Selected text »
+ + +
The recompute path concatenates the original prompt with all generated tokens and runs one forward pass with no cache. The model sees the complete context and produces logits at every position. The comparison uses torch.allclose with atol=1e-5 to account for floating-point differences between the two computation orders (cache-appended vs. single-pass).

The comparison index is prompt_len - 1 + i, not prompt_len + i. In the full forward pass, position prompt_len - 1 predicts the first generated token. This off-by-one is easy to get wrong - the test catches it.

Test 2: Unbatched == Continuously batched

Continuous batching packs multiple requests into a single forward call using _stack_kvs / _unstack_kvs. This test verifies that batching does not corrupt individual request outputs.

Baseline: Decode three requests individually, one at a time.

Batched: Prefill each request individually (to build separate KV caches), then decode all three in batched forward passes using stacked KV tensors.

# Batched decode loop
for _ in range(decode_steps - 1):
    stacked = _stack_kvs(all_kvs)
    inp = torch.tensor([[t] for t in last_tokens], dtype=torch.long, device=device)
    pos = torch.full((num_requests, 1), cache_len, dtype=torch.long, device=device)
    logits, _, new_stacked = model(inp, pos=pos, past_kvs=stacked)
    all_kvs = _unstack_kvs(new_stacked)

_stack_kvs(all_kvs) takes a list of per-request KV caches (each with shape (1, cache_len, head_size) per head per layer) and stacks them along the batch dimension to produce tensors of shape (num_requests, cache_len, head_size). inp is shaped (num_requests, 1) - one token per request, stacked vertically. pos is (num_requests, 1) filled with cache_len - every request has the same position because they all started with prompts of equal length and have decoded the same number of steps.

After the forward pass, _unstack_kvs splits the batched cache back into per-request caches. This round-trip - stack, forward, unstack - must preserve each request’s KV entries without any cross-contamination between rows.

last_tokens = []
for i in range(num_requests):
    token = logits[i, -1, :].argmax().item()
    batched_tokens[i].append(token)
    last_tokens.append(token)

Each request’s logits are indexed by row i in the batch dimension. logits[i, -1, :] extracts the last-position logits for request i. Under argmax, every request must produce the same token sequence whether decoded alone or in a batch. Any mismatch indicates a bug in KV stacking, position computation, or logit indexing.

Test 3: Contiguous KV == Paged KV

Paged attention stores KV entries in a block pool instead of a contiguous tensor. Each request maintains a block table mapping logical positions to physical blocks.

This test decodes with both a normal contiguous cache and a paged cache, then compares tokens.
+ + +
Required tasks »
[1] Answer these about the KV cache test excerpt:
(a) Which absolute tolerance does the recompute comparison pass to torch.allclose?
(b) What shape is inp in the batched decode loop?
(c) Where does paged attention store KV entries instead of a contiguous tensor?
[2] Return the KV cache test excerpt verbatim from "Batched: Prefill each" up to and including "last_tokens], dtype=torch.long, device=device)".

Given entries »
+ + +
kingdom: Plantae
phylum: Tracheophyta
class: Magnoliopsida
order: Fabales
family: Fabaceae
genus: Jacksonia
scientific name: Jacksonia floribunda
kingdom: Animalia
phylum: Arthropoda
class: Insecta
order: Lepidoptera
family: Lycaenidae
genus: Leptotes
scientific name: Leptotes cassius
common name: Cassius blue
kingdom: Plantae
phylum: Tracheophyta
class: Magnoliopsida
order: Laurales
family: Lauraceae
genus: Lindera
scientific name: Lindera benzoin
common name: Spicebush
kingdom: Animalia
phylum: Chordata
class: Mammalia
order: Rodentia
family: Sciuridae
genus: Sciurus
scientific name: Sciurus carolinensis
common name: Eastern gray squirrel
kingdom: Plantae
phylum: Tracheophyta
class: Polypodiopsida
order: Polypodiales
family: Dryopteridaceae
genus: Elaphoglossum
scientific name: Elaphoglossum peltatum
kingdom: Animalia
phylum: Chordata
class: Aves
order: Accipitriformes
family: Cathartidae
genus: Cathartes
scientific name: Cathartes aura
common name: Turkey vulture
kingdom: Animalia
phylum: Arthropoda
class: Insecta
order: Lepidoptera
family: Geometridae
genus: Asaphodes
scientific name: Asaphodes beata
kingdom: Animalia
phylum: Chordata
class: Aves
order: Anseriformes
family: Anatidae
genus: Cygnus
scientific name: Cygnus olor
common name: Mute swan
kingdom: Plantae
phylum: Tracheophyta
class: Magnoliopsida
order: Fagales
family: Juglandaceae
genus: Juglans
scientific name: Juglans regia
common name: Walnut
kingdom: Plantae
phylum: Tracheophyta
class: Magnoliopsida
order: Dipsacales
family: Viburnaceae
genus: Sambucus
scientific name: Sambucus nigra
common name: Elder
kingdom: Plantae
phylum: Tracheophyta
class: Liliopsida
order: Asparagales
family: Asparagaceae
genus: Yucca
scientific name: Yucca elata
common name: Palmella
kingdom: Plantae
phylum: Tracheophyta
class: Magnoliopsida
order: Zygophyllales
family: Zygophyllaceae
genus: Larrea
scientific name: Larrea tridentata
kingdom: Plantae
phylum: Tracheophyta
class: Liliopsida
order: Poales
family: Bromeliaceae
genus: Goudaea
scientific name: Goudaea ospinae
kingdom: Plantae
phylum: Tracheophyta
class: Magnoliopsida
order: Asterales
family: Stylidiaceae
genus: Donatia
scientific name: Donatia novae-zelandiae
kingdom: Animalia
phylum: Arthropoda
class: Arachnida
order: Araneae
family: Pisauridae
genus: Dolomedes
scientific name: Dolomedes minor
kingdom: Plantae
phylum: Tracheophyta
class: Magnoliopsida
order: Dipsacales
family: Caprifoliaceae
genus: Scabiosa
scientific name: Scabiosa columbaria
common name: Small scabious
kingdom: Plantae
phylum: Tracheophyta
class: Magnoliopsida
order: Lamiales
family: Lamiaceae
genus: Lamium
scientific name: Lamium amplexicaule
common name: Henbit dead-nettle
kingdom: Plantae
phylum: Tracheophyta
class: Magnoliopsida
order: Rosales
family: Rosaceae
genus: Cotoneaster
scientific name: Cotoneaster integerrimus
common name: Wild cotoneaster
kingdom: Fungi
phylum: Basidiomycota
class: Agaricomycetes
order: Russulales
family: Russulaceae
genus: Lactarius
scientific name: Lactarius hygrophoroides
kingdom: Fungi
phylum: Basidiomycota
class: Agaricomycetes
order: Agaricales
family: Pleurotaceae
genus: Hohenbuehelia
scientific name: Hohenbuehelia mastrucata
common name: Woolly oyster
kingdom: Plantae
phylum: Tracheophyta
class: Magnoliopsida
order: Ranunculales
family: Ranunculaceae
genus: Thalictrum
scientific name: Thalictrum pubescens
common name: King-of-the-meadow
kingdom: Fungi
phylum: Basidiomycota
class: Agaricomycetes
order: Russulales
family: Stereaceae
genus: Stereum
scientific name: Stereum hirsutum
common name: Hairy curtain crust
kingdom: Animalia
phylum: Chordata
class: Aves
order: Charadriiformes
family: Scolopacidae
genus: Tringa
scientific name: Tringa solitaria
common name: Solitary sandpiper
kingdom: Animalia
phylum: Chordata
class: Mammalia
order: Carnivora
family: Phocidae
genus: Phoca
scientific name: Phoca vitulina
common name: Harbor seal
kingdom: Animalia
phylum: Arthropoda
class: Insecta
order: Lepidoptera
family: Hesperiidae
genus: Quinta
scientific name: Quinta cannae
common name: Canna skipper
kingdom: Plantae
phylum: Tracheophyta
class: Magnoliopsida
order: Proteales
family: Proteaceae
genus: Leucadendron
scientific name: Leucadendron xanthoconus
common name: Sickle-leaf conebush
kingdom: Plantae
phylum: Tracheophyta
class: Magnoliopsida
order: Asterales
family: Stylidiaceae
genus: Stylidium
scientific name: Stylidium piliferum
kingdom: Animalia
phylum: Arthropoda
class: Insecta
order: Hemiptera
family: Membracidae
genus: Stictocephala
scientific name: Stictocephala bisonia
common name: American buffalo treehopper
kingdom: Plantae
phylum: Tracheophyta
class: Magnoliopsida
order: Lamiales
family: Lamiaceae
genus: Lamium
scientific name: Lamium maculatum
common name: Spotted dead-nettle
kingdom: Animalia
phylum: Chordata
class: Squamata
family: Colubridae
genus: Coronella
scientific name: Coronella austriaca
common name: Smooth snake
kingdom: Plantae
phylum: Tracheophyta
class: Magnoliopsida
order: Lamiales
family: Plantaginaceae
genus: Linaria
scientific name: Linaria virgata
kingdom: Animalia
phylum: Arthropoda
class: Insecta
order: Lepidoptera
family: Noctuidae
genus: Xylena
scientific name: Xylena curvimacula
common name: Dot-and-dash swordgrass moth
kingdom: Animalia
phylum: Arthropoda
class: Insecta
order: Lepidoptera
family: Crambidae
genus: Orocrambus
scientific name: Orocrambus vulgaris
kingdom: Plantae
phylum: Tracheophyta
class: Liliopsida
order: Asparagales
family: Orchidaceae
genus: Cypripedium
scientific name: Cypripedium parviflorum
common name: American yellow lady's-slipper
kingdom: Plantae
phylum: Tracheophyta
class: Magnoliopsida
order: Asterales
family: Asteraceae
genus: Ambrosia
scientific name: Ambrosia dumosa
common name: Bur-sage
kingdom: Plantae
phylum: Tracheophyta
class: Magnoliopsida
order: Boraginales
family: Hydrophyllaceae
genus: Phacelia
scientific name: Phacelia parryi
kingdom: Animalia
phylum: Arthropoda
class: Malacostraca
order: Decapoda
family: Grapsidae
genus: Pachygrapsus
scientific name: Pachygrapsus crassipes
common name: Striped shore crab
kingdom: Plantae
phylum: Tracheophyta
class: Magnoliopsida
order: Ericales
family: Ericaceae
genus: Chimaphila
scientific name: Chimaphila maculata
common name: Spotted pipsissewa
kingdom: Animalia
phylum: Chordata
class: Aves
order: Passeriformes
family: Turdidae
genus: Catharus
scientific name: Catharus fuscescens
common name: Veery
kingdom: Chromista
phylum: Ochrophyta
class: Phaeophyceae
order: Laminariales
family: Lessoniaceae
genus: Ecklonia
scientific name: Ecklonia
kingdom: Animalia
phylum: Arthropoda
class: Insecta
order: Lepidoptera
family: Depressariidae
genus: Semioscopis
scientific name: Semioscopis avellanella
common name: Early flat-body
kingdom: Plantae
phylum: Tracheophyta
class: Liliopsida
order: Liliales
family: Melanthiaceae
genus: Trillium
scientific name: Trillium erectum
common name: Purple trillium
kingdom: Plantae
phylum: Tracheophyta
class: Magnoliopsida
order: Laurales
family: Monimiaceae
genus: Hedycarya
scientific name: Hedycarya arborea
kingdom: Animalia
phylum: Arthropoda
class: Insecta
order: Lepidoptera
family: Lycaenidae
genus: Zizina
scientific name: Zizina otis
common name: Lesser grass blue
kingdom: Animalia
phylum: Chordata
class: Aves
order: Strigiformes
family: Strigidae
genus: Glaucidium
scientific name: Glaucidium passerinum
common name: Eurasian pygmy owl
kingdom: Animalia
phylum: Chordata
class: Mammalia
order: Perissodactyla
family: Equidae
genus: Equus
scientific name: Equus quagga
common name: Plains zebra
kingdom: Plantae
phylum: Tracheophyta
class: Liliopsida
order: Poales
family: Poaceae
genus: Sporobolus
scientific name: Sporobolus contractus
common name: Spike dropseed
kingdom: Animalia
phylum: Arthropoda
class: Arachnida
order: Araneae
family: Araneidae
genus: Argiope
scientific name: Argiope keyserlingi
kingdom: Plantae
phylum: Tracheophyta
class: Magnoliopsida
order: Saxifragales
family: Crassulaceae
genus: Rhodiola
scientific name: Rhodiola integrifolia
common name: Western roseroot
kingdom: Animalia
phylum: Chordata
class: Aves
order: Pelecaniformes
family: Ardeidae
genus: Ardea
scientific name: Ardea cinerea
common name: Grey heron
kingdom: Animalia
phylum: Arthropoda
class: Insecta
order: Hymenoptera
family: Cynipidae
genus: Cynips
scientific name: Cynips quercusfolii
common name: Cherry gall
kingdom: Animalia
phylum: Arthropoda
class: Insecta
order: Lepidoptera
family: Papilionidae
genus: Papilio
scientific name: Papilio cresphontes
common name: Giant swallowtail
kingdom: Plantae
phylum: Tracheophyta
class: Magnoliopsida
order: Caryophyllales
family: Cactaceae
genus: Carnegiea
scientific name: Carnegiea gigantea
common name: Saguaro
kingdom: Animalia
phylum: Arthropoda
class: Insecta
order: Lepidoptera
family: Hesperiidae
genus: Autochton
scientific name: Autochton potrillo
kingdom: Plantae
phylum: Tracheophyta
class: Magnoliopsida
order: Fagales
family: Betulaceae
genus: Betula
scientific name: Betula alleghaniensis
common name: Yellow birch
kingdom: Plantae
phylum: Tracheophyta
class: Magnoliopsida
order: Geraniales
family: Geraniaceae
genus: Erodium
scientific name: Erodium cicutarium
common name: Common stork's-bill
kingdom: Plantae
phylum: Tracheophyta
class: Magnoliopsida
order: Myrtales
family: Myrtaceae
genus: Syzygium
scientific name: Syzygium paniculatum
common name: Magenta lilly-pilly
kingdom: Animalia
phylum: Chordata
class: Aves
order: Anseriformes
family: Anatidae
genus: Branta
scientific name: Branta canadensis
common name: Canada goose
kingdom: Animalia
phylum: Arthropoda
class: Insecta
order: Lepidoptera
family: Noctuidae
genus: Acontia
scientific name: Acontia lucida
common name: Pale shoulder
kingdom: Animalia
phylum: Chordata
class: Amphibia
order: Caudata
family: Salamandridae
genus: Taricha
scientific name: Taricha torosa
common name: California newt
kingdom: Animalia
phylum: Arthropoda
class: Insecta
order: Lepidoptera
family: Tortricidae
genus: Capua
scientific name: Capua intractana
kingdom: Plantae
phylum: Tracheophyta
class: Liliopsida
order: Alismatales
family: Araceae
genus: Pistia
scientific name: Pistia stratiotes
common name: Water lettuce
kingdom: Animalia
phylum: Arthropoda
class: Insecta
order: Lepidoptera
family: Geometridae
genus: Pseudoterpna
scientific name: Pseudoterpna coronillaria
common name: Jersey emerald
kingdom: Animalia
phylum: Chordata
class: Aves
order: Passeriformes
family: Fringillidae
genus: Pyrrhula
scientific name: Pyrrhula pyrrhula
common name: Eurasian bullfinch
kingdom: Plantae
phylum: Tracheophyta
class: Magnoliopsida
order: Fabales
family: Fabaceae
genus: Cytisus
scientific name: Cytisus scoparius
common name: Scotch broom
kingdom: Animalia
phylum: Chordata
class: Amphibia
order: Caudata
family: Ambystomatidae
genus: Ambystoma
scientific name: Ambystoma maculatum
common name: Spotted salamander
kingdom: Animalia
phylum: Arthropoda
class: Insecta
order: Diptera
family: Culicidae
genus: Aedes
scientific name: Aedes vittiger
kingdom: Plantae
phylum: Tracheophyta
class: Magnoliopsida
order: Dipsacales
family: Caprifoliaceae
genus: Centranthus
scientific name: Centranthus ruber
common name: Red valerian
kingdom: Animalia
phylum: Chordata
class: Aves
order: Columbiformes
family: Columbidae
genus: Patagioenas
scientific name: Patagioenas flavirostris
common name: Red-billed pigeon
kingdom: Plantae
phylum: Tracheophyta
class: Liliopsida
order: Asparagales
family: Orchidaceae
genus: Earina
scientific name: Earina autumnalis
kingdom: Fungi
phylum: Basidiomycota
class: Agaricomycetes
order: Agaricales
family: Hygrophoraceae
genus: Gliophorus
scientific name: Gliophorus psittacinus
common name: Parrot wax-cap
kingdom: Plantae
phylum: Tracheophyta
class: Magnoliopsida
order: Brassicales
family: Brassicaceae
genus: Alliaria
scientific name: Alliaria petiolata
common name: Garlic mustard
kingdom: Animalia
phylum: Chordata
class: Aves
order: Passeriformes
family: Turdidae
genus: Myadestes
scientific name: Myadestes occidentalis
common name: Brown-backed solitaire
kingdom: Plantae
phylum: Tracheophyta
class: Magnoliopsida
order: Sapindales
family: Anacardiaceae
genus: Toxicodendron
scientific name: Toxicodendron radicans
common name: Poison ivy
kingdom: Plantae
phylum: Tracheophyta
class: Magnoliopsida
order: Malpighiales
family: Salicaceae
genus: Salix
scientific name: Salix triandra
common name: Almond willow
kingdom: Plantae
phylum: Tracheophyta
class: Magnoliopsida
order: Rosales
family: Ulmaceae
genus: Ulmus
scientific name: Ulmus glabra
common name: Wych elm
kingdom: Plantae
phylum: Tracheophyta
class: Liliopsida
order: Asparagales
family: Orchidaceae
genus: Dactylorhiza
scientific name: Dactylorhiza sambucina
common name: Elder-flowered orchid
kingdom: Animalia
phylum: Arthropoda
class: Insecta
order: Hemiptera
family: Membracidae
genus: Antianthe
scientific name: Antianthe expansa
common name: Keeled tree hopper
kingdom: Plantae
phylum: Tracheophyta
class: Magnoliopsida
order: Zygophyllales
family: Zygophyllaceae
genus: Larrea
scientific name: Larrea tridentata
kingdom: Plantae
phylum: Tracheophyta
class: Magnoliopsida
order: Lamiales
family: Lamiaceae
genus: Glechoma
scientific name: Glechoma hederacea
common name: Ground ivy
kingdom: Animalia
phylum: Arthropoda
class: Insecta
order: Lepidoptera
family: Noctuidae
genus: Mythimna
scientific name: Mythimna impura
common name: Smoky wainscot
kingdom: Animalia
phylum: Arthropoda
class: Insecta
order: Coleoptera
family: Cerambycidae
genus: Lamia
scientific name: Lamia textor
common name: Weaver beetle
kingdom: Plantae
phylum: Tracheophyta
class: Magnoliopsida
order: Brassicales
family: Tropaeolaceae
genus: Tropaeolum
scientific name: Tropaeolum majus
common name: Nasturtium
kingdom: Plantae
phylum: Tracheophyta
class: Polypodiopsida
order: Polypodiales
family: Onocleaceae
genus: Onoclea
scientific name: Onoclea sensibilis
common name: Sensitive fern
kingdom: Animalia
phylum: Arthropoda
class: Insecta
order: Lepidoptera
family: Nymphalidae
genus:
+ + +
Exercise solutions »
[1]
(a) atol=1e-5
(b) (num_requests, 1)
(c) In a block pool

[2]
Batched: Prefill each request individually (to build separate KV caches), then decode all three in batched forward passes using stacked KV tensors.

# Batched decode loop
for _ in range(decode_steps - 1):
    stacked = _stack_kvs(all_kvs)
    inp = torch.tensor([[t] for t in last_tokens], dtype=torch.long, device=device)